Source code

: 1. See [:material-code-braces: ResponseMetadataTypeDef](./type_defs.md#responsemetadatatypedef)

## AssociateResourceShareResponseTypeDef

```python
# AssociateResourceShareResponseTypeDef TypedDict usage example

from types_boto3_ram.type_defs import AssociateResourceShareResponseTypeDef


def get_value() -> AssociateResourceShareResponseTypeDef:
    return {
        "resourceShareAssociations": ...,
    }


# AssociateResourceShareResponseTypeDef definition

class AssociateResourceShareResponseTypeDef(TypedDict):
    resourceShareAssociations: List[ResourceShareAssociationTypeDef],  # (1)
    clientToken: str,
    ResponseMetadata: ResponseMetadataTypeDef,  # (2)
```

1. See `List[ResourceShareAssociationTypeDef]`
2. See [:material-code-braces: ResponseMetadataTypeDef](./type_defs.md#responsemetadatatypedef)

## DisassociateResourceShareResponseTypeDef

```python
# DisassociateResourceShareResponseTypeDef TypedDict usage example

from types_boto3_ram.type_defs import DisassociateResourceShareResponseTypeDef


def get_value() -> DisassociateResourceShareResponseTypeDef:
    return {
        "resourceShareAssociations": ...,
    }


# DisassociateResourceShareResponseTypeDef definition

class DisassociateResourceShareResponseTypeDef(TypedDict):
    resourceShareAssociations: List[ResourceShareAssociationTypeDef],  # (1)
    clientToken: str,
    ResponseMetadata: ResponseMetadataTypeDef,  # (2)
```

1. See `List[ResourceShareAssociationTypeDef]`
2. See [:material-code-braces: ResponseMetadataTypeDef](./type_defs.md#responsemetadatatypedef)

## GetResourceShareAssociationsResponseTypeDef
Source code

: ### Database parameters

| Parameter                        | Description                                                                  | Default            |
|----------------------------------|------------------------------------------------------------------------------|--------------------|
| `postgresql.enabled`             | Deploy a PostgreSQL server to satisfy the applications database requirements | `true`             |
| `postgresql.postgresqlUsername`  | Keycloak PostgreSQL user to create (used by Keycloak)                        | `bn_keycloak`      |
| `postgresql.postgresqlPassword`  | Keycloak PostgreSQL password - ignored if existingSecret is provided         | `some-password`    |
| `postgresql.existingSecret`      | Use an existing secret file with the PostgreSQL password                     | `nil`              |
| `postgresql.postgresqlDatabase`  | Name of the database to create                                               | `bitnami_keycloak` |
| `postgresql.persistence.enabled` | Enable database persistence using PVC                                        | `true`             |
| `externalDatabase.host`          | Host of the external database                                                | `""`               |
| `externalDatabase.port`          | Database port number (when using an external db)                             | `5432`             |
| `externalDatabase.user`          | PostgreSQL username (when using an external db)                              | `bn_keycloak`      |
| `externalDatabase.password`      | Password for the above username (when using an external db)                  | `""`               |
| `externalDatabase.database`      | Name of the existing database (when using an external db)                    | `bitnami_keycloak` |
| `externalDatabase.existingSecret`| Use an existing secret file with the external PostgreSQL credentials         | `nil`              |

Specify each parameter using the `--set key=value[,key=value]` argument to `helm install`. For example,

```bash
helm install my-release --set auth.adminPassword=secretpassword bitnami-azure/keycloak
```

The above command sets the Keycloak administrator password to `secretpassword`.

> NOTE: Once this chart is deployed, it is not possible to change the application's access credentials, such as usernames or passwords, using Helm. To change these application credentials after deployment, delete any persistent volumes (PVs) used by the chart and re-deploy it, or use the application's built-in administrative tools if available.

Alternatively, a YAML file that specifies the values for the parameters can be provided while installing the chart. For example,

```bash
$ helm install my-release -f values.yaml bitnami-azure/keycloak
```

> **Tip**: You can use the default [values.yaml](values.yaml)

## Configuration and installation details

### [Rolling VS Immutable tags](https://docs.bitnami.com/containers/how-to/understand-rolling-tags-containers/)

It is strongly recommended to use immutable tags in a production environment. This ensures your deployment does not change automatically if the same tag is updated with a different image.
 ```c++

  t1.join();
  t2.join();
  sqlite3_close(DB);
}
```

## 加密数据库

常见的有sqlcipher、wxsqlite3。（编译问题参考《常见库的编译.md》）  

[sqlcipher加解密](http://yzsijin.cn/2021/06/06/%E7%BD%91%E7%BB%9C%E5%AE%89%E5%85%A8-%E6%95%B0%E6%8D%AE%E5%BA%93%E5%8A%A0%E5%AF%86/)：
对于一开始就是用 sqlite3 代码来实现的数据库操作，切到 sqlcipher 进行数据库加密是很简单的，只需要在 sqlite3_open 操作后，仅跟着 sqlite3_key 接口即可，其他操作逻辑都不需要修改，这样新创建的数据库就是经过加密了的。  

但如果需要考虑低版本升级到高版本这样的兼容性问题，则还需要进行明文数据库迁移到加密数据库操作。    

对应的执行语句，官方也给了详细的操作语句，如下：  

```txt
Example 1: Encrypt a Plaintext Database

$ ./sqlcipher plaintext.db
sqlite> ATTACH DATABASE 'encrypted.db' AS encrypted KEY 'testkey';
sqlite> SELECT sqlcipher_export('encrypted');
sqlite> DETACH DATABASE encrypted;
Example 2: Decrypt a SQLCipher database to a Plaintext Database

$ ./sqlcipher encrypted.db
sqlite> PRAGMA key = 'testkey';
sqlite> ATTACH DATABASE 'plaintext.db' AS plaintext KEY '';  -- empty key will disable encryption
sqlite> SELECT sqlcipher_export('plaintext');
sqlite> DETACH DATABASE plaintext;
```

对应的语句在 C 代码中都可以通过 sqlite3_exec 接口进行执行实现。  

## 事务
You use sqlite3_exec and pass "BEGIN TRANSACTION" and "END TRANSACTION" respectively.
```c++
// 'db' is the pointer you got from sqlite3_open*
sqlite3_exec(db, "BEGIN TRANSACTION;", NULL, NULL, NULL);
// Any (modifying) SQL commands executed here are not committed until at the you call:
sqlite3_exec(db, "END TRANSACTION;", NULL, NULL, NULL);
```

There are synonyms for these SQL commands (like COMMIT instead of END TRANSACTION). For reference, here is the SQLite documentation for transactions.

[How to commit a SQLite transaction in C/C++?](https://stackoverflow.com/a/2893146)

*Task*. Show the lines of the records above that mention "values".

*Response to this exercise*.
Alternatively, a YAML file that specifies the values for the parameters can be provided while installing the chart. For example,
$ helm install my-release -f values.yaml bitnami-azure/keycloak
> **Tip**: You can use the default [values.yaml](values.yaml)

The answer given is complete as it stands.